As face masks are making a return across America, a not-so-new concern is once again being raised. Improperly discarded face masks polluted waterways in 2020 and it’s about to happen again.
A report published by OceansAsia claims over 7,000 tons of non-recyclable, non-biodegradable single-use medical facemasks will litter the world’s oceans after the 2020 COVID-19 pandemic. The report, entitled “Masks on the Beach” was written by Dr. Teal Phelps Bondaroff, Director of Research for OceansAsia and Sam Cooke, Research Associate for the organization.
According to the report, single-use face masks are made from a variety of meltblown plastics and are difficult to recycle due to both composition and risk of contamination and infection. These masks enter our oceans when they are littered or otherwise improperly discarded, when waste management systems are inadequate or non-existent, or when these systems become overwhelmed due to increased volumes of waste.
“The number of masks entering the environment on a monthly basis as a result of the COVID-19 pandemic is staggering. From a global production projection of 52 billion masks for 2020, we estimate that 1.56 billion masks will enter our oceans in 2020, amounting to between 4,680 and 6,240 metric tonnes of plastic pollution,” Dr. Bondaroff said.
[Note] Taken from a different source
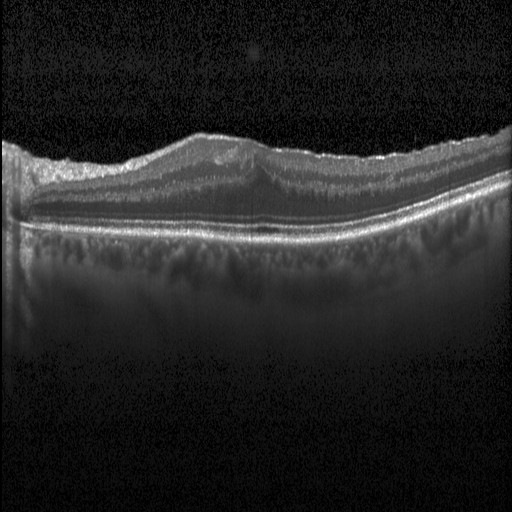
Retinal OCT cross-section. Macular scan. SD-OCT. Heidelberg Spectralis OCT system — DME.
“Action at every possible level is needed to address the serious threat posed by marine plastic pollution. When possible, individuals should choose to wear reusable masks and masks made from sustainable materials. Masks should always be disposed of responsibly. In general, individuals should strive to reduce their consumption of unnecessary single-use plastic, purchase from companies that offer these alternatives, and encourage other companies to reduce their use of plastic,” the report says.